Bir galaksinin tanımını yeniden gözden geçirmeye yardımcı olmak için, yazarlar daha önce bu şüpheli vakalara (genellikle tutarsız olarak) uygulanan yaygın olarak kullanılan birkaç kritere baktılar. Bu, sistemin yerçekimsel olarak bağlanması, yıldız akışlarının ve diğer çıkarılan nesnelerin kendi başlarına gökada olarak kabul edilmesini önleyecek gereksinimleri içeriyordu.
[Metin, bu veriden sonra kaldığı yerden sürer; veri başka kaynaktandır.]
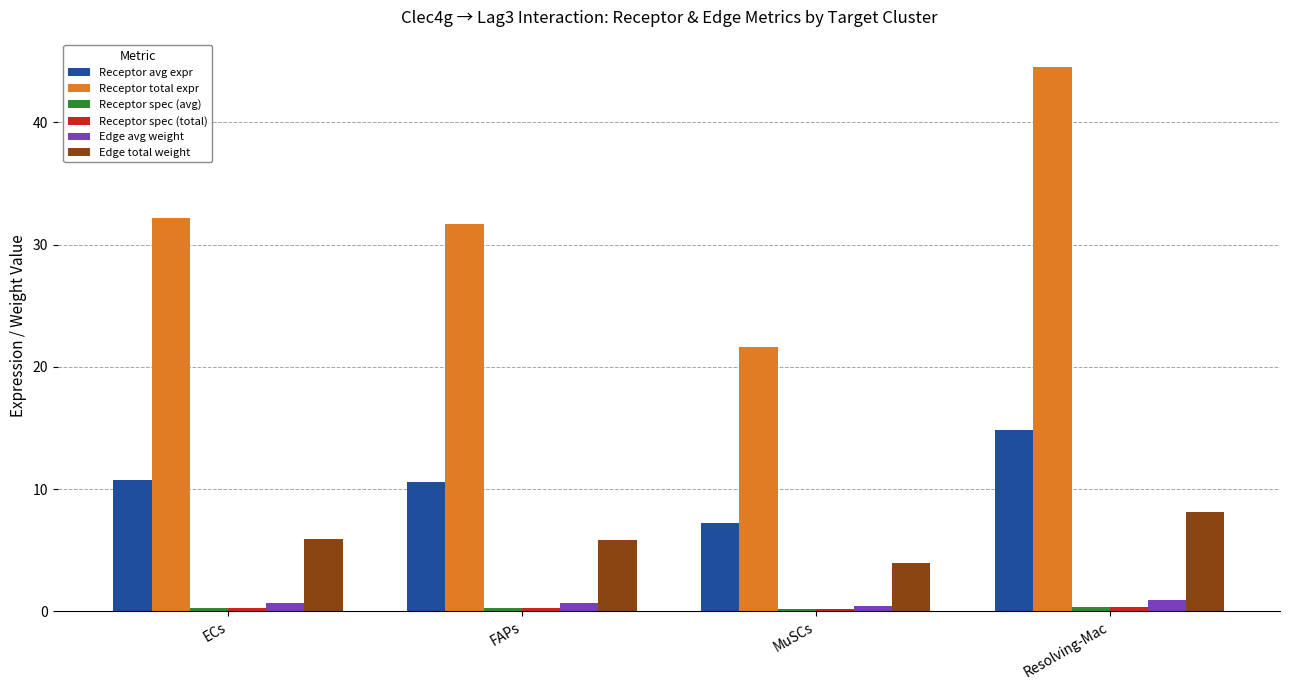

How many bars are there in each group?

6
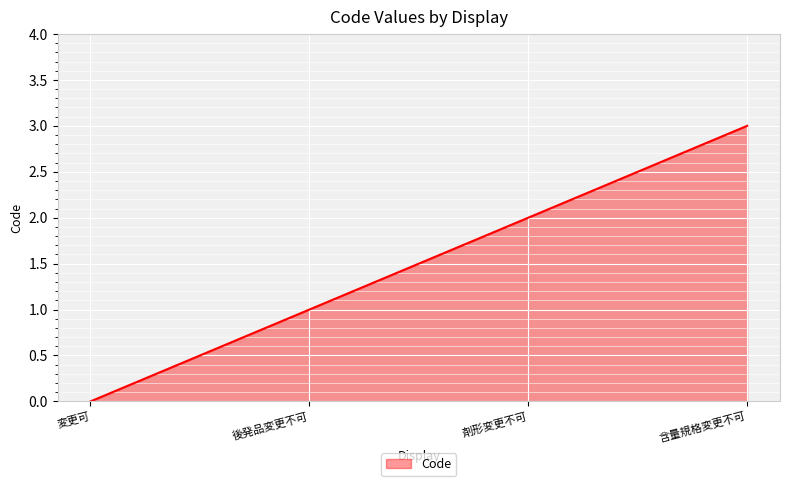

What is the ratio of the value at 含量規格変更不可 to the value at 剤形変更不可?

1.5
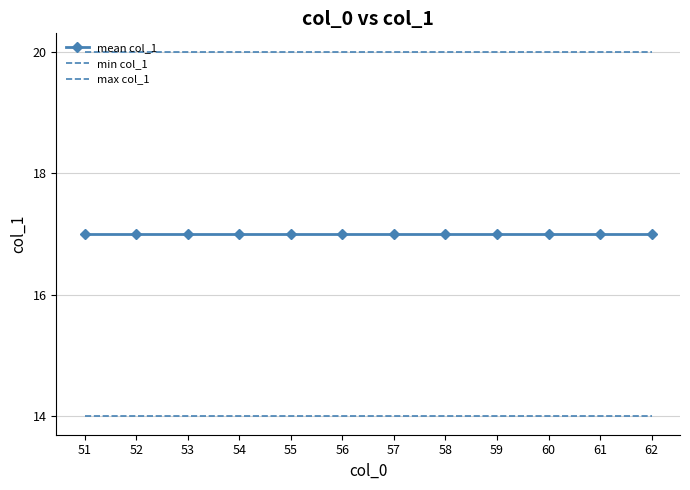

List the series in order of their overall mean, highest first.

max col_1, mean col_1, min col_1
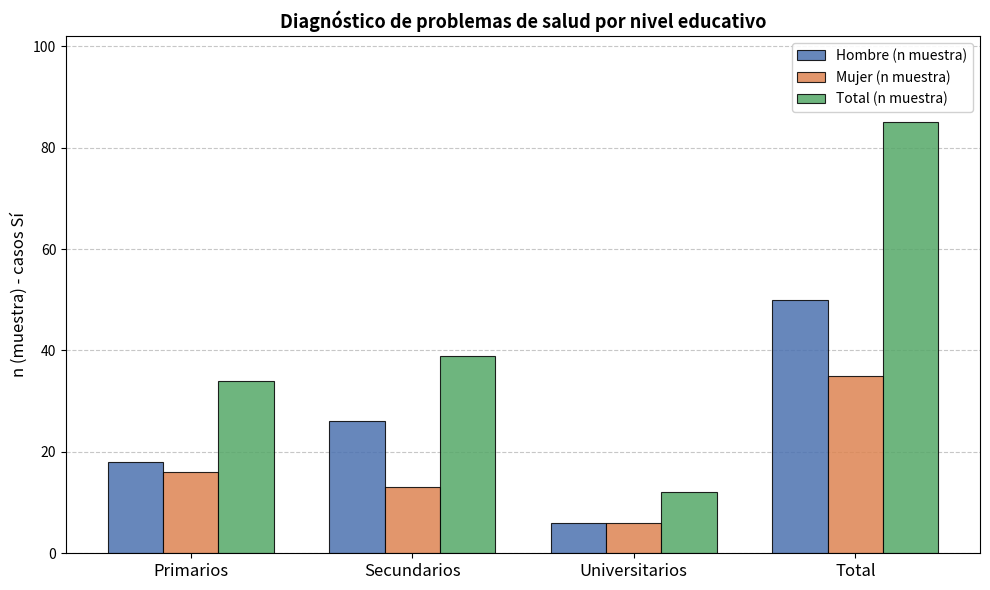

What position from the left is Primarios?

1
Açıkçası, galaksilerin çoğu rastgele etkileşimler nedeniyle yıldızları yavaşça aktaracak ve galaksiden ayrılacak hiper-dayanıklılık yıldızlarına yol açacak, böylece takım galaksinin evrenin yaşından daha büyük bir “gevşeme zamanı” olduğu bir eşik öneriyor. Bu, dSph'lerin ve UCD'lerin gökada olarak kabul edilmesine izin verir, ancak genellikle küresel kümeler olarak kabul edilen nesneleri uzak tutar.
Önerilen başka bir kısıtlama nesnenin boyutuna dayanır. Takım, etkin yarıçapın 100 parsek veya daha fazla olduğu bir kesme öneriyor. Bu kesme dSph'leri ve UCD'leri hariç tutacaktır.
Yıldız türleri önerilen başka bir husustur, çünkü bu, nesnenin tarihini biraz anlamak için kullanılabilir. Kümeler genellikle tek bir örnekte oluşurken, gökadalar genellikle kendi, karmaşık yıldız nüfuslarına yol açan iç işlemlere sahip olarak kabul edilir. Böylece, çoklu yıldız popülasyonlarının varlığı. Bu, dSph'leri ve UCD'leri içerir, ancak bazı Küresel Kümelerin de kaymasına izin verebilir, çünkü çalışmalar Samanyolu'ndaki daha büyük küresel kümelerin bazılarının gaz bulutlarıyla etkileşime girdiğini ve kümeler tarafından emilen yıldız oluşumunu tetiklediğini gösterdi.
Karanlık madde incelenen diğer bir kriterdir. Galaksilerin karanlık madde haleleri içinde oluşması ve kendilerine içsel olarak bağlanması önerildiğinden, karanlık maddenin mevcut olması teoriye iyi uymaktadır. Bununla birlikte, bu kriterler de birçok zorluk oluşturmaktadır. İlk olarak, küçük nesnelerde karanlık maddenin varlığını ölçmek zor bir iştir. Ayrıca, dSph'lerin ve UCD'lerin genel bir kural olarak karanlık madde içerip içermemeleri de tartışmalıdır, çünkü oluşumları iyi anlaşılmamıştır ve oluşum sırasında kendi galaksimizden çıkarılmış ve muhtemelen karanlık olmadan yeniden kazanılmış olma olasılığı devam etmektedir. madde halo.
Mümkün olan son kriterler, yerel yerçekimi alanına hakim oldukları gezegenlerin belirsiz tanımı ile aynı çizgidedir. Ekip, nesnelerin yıldız uydu sistemlerine sahip olmalarının kendi küresel kümeleri olarak görülme olasılığını düşünüyor. Bu, bazı cüce gökadaları içerir, ancak diğerlerini hariç tutabilir.
Bu kriterlerin birçoğunda bile, sınıflandırma hala hain bir mesele olacaktır. Omega Centauri gibi nesneler bazı tanımlara uyabilir ancak diğerlerine uymayabilir. Makalenin baş yazarı Duncan Forbes'a göre, “birçok amatör astronom Omega Cen'i büyük yıldız kümesi olarak tanıyor, bazı profesyonel astronomlar bunu bir gökada olarak görüyor. Bu, bakış açınıza bağlı olarak bu alıştırma ile yükseltilebilen veya düşürülebilen yıldız bir sistem. ”
Konu hakkında görüş toplamaya yardımcı olmak için, yazarlar bu tanım hakkında görüş toplamak üzere çevrimiçi bir anket hazırlamış ve kolektif bilgeliğin tatmin edici bir sonuca varmayı ummaktadır. Bu anket kamuya açıktır ve sonuçlar katılımcıların astronomik sürece katılmasına yardımcı olacak gelecekteki bir astronomi konferansında sunulacaktır. Forbes, bu halkla etkileşimin, Galaxy Zoo projesinde olduğu gibi halkın ilgisini çekmeye yardımcı olacağını umuyor.